### PROBLEM
Give back every entry below, unchanged.

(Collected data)
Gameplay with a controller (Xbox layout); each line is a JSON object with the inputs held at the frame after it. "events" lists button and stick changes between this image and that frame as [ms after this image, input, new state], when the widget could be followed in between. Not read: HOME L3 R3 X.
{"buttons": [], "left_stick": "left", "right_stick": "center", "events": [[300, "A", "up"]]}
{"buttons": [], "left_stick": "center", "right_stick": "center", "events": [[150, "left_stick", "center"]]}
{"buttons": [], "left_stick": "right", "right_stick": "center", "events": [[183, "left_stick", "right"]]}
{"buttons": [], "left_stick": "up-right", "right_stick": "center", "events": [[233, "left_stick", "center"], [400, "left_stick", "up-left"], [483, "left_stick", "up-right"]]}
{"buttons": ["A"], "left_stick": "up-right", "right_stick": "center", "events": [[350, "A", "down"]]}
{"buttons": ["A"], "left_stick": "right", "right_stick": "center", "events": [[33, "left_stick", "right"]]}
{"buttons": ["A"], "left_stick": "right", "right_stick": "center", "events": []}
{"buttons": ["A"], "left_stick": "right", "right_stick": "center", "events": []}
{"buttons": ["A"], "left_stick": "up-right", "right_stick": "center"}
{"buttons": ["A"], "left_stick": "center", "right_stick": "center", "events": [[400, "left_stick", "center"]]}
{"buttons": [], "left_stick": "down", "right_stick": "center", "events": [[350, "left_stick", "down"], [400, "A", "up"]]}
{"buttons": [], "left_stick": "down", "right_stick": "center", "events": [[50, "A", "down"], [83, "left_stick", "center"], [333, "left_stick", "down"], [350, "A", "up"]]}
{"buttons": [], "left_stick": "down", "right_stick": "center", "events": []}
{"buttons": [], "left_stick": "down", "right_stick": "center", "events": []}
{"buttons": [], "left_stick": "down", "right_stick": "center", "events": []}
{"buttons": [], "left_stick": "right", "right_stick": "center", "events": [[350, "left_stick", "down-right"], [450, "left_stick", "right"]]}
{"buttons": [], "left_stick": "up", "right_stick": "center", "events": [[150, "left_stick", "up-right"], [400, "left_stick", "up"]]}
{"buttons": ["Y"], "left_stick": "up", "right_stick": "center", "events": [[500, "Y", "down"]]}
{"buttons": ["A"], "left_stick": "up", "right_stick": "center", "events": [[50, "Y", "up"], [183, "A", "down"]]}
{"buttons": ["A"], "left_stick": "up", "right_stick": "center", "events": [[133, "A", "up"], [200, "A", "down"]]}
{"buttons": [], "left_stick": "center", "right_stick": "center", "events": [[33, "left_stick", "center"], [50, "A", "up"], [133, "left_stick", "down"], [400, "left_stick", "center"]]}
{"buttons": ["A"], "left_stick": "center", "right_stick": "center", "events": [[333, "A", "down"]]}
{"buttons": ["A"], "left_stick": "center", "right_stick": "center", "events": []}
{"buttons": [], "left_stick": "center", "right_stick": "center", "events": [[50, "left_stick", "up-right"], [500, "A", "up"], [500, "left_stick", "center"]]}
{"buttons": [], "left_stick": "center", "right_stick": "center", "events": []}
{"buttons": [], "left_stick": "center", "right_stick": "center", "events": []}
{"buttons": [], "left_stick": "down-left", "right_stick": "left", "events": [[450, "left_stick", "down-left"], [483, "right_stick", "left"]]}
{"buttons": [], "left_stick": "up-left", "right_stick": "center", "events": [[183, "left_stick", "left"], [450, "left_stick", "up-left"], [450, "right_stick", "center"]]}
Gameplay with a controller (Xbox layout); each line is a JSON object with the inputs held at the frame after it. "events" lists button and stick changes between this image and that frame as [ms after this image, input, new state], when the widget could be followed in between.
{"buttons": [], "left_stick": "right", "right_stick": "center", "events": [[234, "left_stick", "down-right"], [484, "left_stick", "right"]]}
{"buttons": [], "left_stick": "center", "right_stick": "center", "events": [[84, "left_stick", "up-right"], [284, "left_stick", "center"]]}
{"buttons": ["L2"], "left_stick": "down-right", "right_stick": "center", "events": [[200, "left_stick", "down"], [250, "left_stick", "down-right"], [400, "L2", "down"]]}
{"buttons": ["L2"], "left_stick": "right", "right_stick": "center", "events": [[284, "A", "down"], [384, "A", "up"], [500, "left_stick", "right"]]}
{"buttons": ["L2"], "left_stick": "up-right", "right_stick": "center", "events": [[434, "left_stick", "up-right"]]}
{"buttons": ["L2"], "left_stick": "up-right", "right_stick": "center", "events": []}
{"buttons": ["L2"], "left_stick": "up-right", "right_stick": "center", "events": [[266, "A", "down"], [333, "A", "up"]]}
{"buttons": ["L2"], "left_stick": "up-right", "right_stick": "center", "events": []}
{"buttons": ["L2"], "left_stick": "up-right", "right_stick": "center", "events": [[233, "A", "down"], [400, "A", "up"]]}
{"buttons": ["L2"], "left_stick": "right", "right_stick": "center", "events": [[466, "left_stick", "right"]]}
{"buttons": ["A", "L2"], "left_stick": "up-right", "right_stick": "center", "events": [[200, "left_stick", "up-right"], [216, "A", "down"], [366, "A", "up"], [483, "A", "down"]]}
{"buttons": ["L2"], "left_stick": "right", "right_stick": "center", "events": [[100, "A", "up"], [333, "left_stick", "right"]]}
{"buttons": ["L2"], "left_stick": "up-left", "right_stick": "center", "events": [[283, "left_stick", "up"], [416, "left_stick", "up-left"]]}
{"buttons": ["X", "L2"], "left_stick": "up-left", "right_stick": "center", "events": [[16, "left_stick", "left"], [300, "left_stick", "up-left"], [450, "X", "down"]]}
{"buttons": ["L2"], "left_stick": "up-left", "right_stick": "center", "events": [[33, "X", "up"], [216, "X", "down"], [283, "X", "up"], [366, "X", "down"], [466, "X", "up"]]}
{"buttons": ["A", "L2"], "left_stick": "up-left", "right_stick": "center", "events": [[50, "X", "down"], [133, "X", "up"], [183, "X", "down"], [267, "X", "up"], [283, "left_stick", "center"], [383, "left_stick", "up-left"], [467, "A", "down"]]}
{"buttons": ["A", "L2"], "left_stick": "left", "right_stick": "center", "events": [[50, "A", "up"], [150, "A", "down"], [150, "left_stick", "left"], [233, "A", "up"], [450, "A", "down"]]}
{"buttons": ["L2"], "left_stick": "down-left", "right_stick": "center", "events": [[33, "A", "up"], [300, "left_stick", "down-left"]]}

### SOLUTION FOR THIS EXERCISE
Gameplay with a controller (Xbox layout); each line is a JSON object with the inputs held at the frame after it. "events" lists button and stick changes between this image and that frame as [ms after this image, input, new state], when the widget could be followed in between. Not read: HOME L3 R3 X.
{"buttons": [], "left_stick": "left", "right_stick": "center", "events": [[300, "A", "up"]]}
{"buttons": [], "left_stick": "center", "right_stick": "center", "events": [[150, "left_stick", "center"]]}
{"buttons": [], "left_stick": "right", "right_stick": "center", "events": [[183, "left_stick", "right"]]}
{"buttons": [], "left_stick": "up-right", "right_stick": "center", "events": [[233, "left_stick", "center"], [400, "left_stick", "up-left"], [483, "left_stick", "up-right"]]}
{"buttons": ["A"], "left_stick": "up-right", "right_stick": "center", "events": [[350, "A", "down"]]}
{"buttons": ["A"], "left_stick": "right", "right_stick": "center", "events": [[33, "left_stick", "right"]]}
{"buttons": ["A"], "left_stick": "right", "right_stick": "center", "events": []}
{"buttons": ["A"], "left_stick": "right", "right_stick": "center", "events": []}
{"buttons": ["A"], "left_stick": "up-right", "right_stick": "center"}
{"buttons": ["A"], "left_stick": "center", "right_stick": "center", "events": [[400, "left_stick", "center"]]}
{"buttons": [], "left_stick": "down", "right_stick": "center", "events": [[350, "left_stick", "down"], [400, "A", "up"]]}
{"buttons": [], "left_stick": "down", "right_stick": "center", "events": [[50, "A", "down"], [83, "left_stick", "center"], [333, "left_stick", "down"], [350, "A", "up"]]}
{"buttons": [], "left_stick": "down", "right_stick": "center", "events": []}
{"buttons": [], "left_stick": "down", "right_stick": "center", "events": []}
{"buttons": [], "left_stick": "down", "right_stick": "center", "events": []}
{"buttons": [], "left_stick": "right", "right_stick": "center", "events": [[350, "left_stick", "down-right"], [450, "left_stick", "right"]]}
{"buttons": [], "left_stick": "up", "right_stick": "center", "events": [[150, "left_stick", "up-right"], [400, "left_stick", "up"]]}
{"buttons": ["Y"], "left_stick": "up", "right_stick": "center", "events": [[500, "Y", "down"]]}
{"buttons": ["A"], "left_stick": "up", "right_stick": "center", "events": [[50, "Y", "up"], [183, "A", "down"]]}
{"buttons": ["A"], "left_stick": "up", "right_stick": "center", "events": [[133, "A", "up"], [200, "A", "down"]]}
{"buttons": [], "left_stick": "center", "right_stick": "center", "events": [[33, "left_stick", "center"], [50, "A", "up"], [133, "left_stick", "down"], [400, "left_stick", "center"]]}
{"buttons": ["A"], "left_stick": "center", "right_stick": "center", "events": [[333, "A", "down"]]}
{"buttons": ["A"], "left_stick": "center", "right_stick": "center", "events": []}
{"buttons": [], "left_stick": "center", "right_stick": "center", "events": [[50, "left_stick", "up-right"], [500, "A", "up"], [500, "left_stick", "center"]]}
{"buttons": [], "left_stick": "center", "right_stick": "center", "events": []}
{"buttons": [], "left_stick": "center", "right_stick": "center", "events": []}
{"buttons": [], "left_stick": "down-left", "right_stick": "left", "events": [[450, "left_stick", "down-left"], [483, "right_stick", "left"]]}
{"buttons": [], "left_stick": "up-left", "right_stick": "center", "events": [[183, "left_stick", "left"], [450, "left_stick", "up-left"], [450, "right_stick", "center"]]}
Gameplay with a controller (Xbox layout); each line is a JSON object with the inputs held at the frame after it. "events" lists button and stick changes between this image and that frame as [ms after this image, input, new state], when the widget could be followed in between.
{"buttons": [], "left_stick": "right", "right_stick": "center", "events": [[234, "left_stick", "down-right"], [484, "left_stick", "right"]]}
{"buttons": [], "left_stick": "center", "right_stick": "center", "events": [[84, "left_stick", "up-right"], [284, "left_stick", "center"]]}
{"buttons": ["L2"], "left_stick": "down-right", "right_stick": "center", "events": [[200, "left_stick", "down"], [250, "left_stick", "down-right"], [400, "L2", "down"]]}
{"buttons": ["L2"], "left_stick": "right", "right_stick": "center", "events": [[284, "A", "down"], [384, "A", "up"], [500, "left_stick", "right"]]}
{"buttons": ["L2"], "left_stick": "up-right", "right_stick": "center", "events": [[434, "left_stick", "up-right"]]}
{"buttons": ["L2"], "left_stick": "up-right", "right_stick": "center", "events": []}
{"buttons": ["L2"], "left_stick": "up-right", "right_stick": "center", "events": [[266, "A", "down"], [333, "A", "up"]]}
{"buttons": ["L2"], "left_stick": "up-right", "right_stick": "center", "events": []}
{"buttons": ["L2"], "left_stick": "up-right", "right_stick": "center", "events": [[233, "A", "down"], [400, "A", "up"]]}
{"buttons": ["L2"], "left_stick": "right", "right_stick": "center", "events": [[466, "left_stick", "right"]]}
{"buttons": ["A", "L2"], "left_stick": "up-right", "right_stick": "center", "events": [[200, "left_stick", "up-right"], [216, "A", "down"], [366, "A", "up"], [483, "A", "down"]]}
{"buttons": ["L2"], "left_stick": "right", "right_stick": "center", "events": [[100, "A", "up"], [333, "left_stick", "right"]]}
{"buttons": ["L2"], "left_stick": "up-left", "right_stick": "center", "events": [[283, "left_stick", "up"], [416, "left_stick", "up-left"]]}
{"buttons": ["X", "L2"], "left_stick": "up-left", "right_stick": "center", "events": [[16, "left_stick", "left"], [300, "left_stick", "up-left"], [450, "X", "down"]]}
{"buttons": ["L2"], "left_stick": "up-left", "right_stick": "center", "events": [[33, "X", "up"], [216, "X", "down"], [283, "X", "up"], [366, "X", "down"], [466, "X", "up"]]}
{"buttons": ["A", "L2"], "left_stick": "up-left", "right_stick": "center", "events": [[50, "X", "down"], [133, "X", "up"], [183, "X", "down"], [267, "X", "up"], [283, "left_stick", "center"], [383, "left_stick", "up-left"], [467, "A", "down"]]}
{"buttons": ["A", "L2"], "left_stick": "left", "right_stick": "center", "events": [[50, "A", "up"], [150, "A", "down"], [150, "left_stick", "left"], [233, "A", "up"], [450, "A", "down"]]}
{"buttons": ["L2"], "left_stick": "down-left", "right_stick": "center", "events": [[33, "A", "up"], [300, "left_stick", "down-left"]]}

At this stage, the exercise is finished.